# Компьютерные технологии > Игры (games) > Strategy >  Лучшие стратегии

## S1mple

От себя хочется добавить, что на страницах это темы хочется увидеть не просто механическое перечисление названий вкупе со смайликом -
Есть насущная потребность видеть, как минимум, развернутый рассказ об этой стратегии. В любом случае это должно (хотелось бы, конечно же) быть подробным рассмотрением тех сторон игры, которые и делают её самой лучшей.
Донесите до других Ваши чувства к этой игре.
В будущем планируется создание топов и опроса с целью определить самую-самую.


*------------**От модератора------------
*Внимание! Просьба аргументировать свое мнение, посты без аргументов будут тереться, а авторы получат предупреждение.*
------------**От модератора------------
*

----------


## xpom12

Добрый день.
Стратегия Mlgame  очь инетесная, а главное возможен вывод игровой волюты чж, вообще жанр игры военно-политическая стратегия, напоминает Героев.. Отстраиваеш замок .нанимаеш вояков, и дальше войны.
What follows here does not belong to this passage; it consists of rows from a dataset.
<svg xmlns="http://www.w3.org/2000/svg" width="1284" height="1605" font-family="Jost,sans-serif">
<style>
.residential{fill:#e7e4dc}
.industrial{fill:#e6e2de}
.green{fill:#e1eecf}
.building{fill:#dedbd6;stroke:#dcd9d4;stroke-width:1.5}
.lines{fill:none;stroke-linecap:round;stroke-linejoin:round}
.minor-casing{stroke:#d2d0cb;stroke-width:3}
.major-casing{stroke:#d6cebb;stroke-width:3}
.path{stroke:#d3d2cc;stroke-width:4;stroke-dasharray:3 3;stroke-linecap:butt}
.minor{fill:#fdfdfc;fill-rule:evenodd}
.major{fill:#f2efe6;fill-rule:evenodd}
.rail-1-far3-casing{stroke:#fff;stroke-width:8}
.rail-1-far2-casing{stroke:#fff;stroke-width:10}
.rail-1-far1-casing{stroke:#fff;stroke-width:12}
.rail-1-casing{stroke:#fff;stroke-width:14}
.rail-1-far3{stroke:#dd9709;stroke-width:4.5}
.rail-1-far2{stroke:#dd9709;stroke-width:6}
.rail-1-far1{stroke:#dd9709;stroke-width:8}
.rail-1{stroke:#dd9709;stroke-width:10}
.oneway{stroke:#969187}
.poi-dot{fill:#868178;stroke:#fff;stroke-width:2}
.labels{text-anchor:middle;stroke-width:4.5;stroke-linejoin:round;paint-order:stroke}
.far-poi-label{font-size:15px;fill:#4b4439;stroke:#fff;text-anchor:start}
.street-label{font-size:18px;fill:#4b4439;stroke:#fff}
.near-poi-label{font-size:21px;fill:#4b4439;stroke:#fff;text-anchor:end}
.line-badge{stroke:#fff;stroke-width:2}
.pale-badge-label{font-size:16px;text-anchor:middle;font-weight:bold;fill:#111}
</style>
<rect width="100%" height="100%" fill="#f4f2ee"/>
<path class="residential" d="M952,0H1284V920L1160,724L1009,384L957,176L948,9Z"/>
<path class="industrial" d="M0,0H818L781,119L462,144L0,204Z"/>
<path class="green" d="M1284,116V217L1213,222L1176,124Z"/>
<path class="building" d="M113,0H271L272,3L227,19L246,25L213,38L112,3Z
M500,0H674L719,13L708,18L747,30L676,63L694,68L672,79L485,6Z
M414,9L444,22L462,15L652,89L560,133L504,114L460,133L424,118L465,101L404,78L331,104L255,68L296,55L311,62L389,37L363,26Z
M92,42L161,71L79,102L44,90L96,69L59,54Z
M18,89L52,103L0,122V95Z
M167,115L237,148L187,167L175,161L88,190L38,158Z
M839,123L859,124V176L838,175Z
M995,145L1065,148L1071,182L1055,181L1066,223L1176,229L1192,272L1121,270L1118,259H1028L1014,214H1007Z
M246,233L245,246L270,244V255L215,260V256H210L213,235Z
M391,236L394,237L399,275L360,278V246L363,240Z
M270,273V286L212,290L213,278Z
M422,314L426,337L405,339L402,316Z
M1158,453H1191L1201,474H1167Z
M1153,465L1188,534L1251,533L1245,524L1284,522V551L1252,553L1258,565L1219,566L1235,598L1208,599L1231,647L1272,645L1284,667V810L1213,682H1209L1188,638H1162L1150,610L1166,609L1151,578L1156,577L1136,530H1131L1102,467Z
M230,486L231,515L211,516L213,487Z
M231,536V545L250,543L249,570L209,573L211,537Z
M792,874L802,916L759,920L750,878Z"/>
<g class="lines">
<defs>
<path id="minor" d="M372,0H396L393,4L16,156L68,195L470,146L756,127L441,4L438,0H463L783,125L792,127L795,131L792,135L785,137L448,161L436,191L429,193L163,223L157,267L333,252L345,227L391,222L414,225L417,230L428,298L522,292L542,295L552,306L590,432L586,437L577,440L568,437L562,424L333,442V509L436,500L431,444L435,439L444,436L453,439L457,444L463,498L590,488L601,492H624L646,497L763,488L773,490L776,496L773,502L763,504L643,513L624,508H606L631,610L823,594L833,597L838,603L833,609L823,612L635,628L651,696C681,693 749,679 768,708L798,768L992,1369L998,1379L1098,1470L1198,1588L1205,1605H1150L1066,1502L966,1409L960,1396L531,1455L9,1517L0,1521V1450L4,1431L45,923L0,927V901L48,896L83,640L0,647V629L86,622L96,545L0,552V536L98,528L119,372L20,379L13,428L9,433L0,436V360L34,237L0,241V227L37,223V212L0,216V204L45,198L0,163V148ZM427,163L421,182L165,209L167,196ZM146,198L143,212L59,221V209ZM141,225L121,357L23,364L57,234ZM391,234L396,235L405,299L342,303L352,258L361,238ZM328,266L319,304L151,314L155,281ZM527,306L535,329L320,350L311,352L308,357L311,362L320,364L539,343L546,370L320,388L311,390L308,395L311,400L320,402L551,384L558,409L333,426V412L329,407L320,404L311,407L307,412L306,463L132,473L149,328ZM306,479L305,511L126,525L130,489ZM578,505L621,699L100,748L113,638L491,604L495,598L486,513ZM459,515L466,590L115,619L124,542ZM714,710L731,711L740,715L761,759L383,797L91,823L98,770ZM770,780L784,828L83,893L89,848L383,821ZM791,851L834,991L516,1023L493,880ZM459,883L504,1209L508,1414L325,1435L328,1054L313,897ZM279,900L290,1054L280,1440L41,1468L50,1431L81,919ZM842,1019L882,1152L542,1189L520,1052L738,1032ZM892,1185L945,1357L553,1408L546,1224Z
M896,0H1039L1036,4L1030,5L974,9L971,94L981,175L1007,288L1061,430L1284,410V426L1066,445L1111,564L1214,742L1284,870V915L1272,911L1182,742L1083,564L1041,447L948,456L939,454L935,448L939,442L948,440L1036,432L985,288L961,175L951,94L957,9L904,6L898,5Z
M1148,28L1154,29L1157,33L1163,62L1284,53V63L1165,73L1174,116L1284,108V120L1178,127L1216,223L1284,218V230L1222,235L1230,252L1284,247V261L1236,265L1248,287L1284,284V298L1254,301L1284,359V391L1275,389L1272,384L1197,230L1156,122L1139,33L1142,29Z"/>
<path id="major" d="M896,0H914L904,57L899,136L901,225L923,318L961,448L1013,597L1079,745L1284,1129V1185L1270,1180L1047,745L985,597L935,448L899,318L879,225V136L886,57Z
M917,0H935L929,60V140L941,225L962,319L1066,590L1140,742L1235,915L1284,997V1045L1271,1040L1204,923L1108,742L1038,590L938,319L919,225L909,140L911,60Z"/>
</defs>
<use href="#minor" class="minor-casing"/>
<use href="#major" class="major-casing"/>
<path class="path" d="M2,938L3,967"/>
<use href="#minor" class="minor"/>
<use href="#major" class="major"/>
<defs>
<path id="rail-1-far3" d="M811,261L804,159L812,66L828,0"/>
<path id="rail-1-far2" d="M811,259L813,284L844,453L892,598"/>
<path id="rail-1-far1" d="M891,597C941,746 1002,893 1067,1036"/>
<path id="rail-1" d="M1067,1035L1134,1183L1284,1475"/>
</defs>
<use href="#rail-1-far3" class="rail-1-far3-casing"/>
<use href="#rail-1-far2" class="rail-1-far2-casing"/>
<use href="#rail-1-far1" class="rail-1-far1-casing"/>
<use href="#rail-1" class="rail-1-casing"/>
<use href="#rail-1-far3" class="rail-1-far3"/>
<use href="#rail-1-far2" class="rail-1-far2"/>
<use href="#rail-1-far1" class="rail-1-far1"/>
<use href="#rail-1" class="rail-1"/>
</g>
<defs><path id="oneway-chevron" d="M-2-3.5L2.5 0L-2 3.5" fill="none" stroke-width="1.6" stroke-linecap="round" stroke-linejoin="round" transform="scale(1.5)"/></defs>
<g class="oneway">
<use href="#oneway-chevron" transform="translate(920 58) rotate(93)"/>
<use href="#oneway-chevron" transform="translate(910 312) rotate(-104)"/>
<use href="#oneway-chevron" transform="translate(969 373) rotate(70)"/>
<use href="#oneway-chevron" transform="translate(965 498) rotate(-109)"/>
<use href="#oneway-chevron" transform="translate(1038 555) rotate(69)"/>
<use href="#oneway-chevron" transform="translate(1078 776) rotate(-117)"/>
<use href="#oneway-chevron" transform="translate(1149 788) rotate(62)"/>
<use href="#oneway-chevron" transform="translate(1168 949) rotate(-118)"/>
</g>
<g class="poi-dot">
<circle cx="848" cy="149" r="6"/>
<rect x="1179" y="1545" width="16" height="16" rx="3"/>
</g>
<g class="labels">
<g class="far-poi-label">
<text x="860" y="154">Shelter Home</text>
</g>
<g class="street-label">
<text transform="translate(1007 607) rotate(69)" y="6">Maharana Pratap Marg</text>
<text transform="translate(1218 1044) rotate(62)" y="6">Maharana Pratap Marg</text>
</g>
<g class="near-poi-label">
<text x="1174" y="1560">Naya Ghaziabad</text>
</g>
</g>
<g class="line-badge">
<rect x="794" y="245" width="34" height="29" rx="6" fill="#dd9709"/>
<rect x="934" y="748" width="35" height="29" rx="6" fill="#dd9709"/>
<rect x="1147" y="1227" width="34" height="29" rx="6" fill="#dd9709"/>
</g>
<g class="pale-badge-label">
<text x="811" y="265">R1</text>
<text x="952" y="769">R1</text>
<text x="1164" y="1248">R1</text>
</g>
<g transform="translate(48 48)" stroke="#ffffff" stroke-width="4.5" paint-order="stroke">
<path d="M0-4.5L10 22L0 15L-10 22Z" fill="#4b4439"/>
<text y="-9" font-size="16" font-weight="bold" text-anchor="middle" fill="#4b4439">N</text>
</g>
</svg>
Главное не нарватся на более сильного игрока, ибо может полностью уничтожить.

----------


## Hrisard

Пожалуй для меня лучшей стратежкой была и будет Радалер и Генералы)

----------


## Shahir_iz_ada

Так залип во второй медиваль, что остальное даже пробовать некогда) подскажите аналоги, которые точно вкатят, ну кроме модов и дополнений

----------


## garrigreen

А мне все стратегии нравятся,с детства мой любимый жанр игр.

----------


## Takoiruda

Для меня первой и любимой стала Блицкриг. Отличная игра с множеством дополнений

----------